▶ **Exercise aim**
Check each line of the material that follows, and copy those holding the string "left".

▶ **Data extract**
++++++++

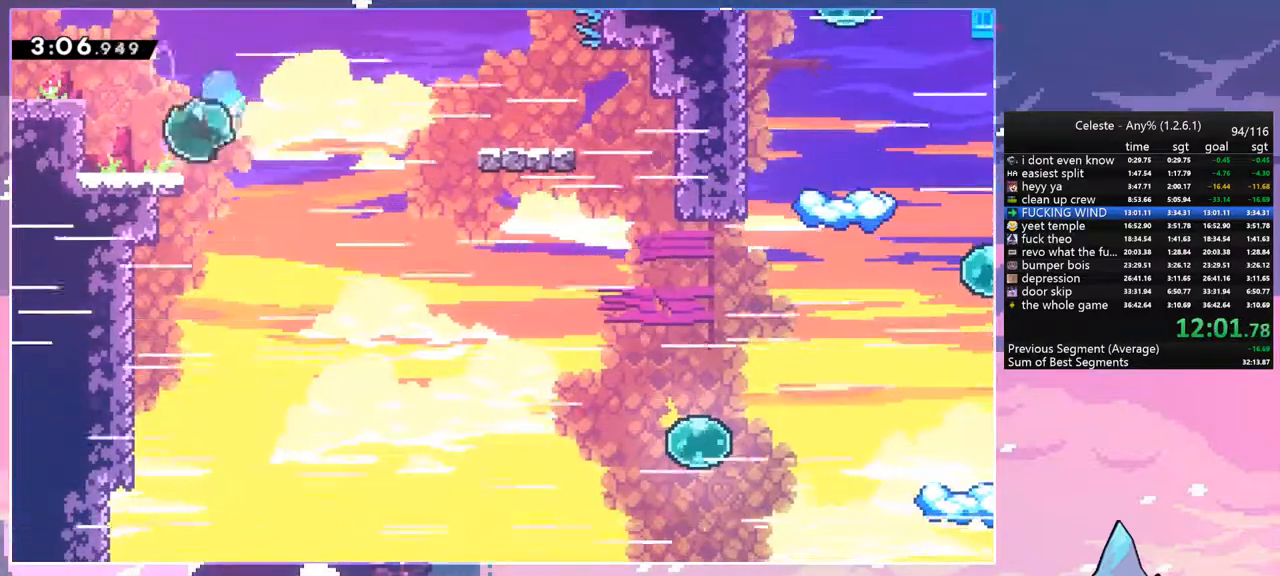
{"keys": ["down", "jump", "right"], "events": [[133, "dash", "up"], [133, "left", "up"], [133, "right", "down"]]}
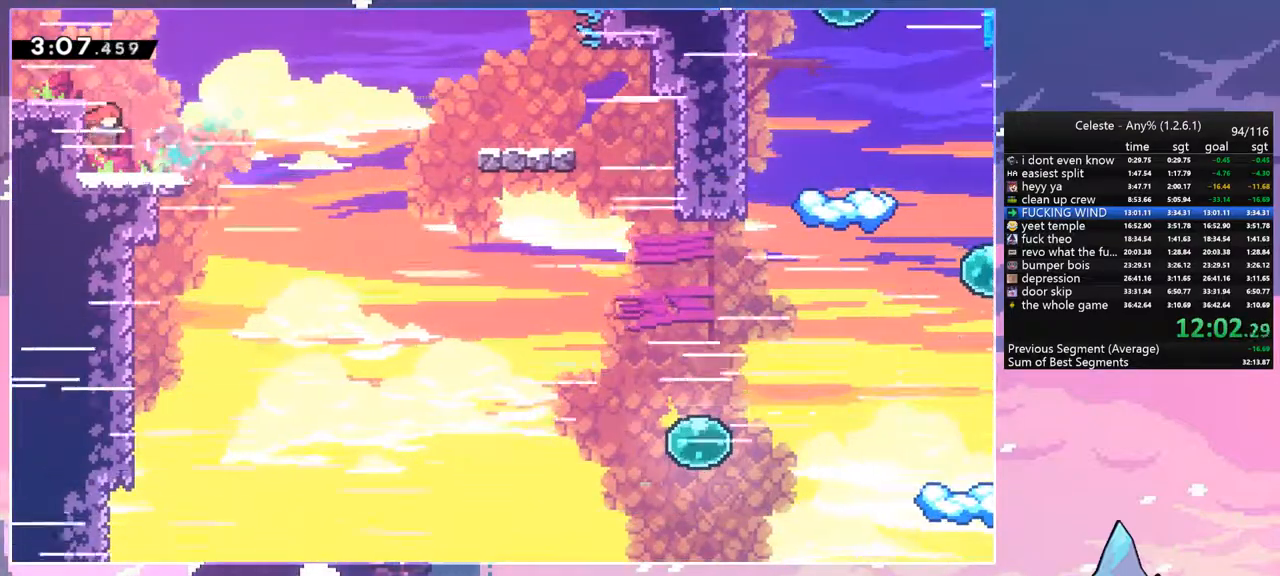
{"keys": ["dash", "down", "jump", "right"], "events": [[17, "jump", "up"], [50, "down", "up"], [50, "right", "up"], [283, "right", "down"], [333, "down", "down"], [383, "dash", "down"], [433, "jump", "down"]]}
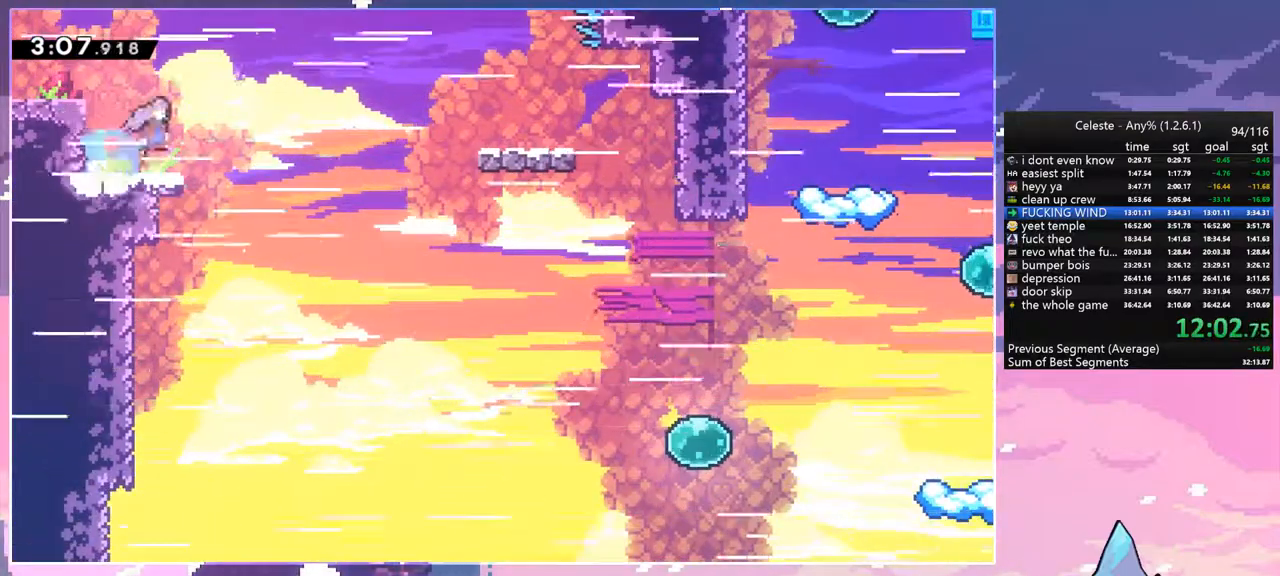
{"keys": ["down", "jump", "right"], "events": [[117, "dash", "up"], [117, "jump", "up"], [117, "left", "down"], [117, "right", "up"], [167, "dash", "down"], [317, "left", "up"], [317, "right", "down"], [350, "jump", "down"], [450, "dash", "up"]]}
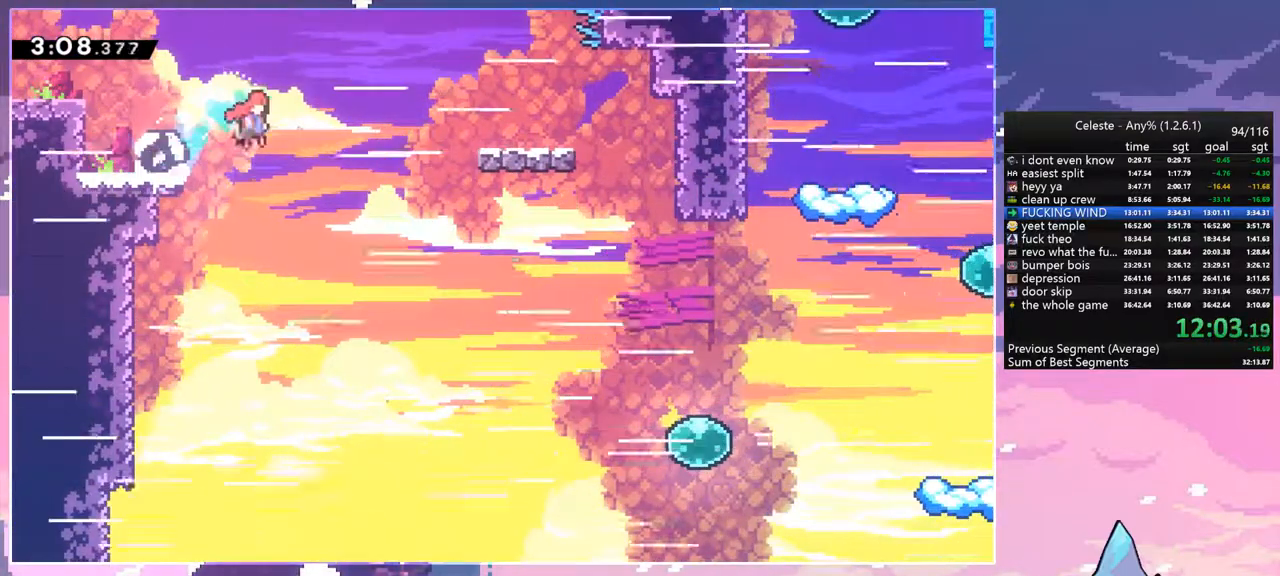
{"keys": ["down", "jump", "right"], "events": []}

++++++++

▶ **Problem solution**
{"keys": ["down", "jump", "right"], "events": [[133, "dash", "up"], [133, "left", "up"], [133, "right", "down"]]}
{"keys": ["down", "jump", "right"], "events": [[117, "dash", "up"], [117, "jump", "up"], [117, "left", "down"], [117, "right", "up"], [167, "dash", "down"], [317, "left", "up"], [317, "right", "down"], [350, "jump", "down"], [450, "dash", "up"]]}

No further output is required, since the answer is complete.